Exercise input section start

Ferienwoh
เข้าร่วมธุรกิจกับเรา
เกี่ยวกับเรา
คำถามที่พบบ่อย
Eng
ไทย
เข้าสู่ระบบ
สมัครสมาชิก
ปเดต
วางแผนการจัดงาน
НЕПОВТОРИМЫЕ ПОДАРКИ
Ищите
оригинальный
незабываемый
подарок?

Exercise input section end
Exercise input section start

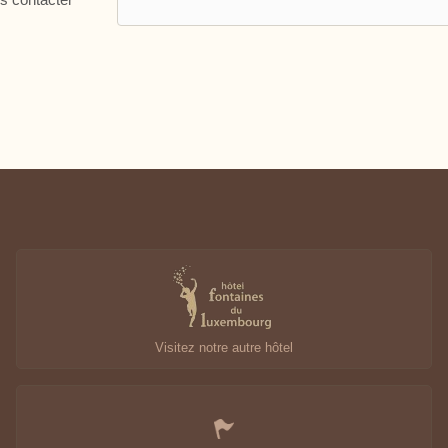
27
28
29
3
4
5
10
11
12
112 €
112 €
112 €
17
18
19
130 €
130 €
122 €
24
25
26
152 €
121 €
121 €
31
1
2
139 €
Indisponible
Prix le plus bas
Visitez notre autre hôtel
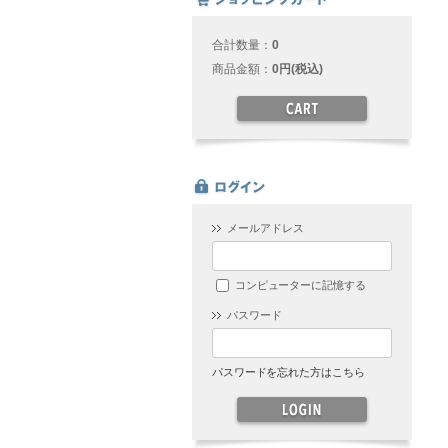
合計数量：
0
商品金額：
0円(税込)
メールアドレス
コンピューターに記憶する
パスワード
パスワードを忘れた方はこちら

Exercise input section end

* Instructions to follow *
In the data above, the stretch from the line with "Indisponible" through the line with "パスワードを忘れた方はこちら" is to be returned exactly, minus any pictures.

* Response to the exercise *
Indisponible
Prix le plus bas
Visitez notre autre hôtel
合計数量：
0
商品金額：
0円(税込)
メールアドレス
コンピューターに記憶する
パスワード
パスワードを忘れた方はこちら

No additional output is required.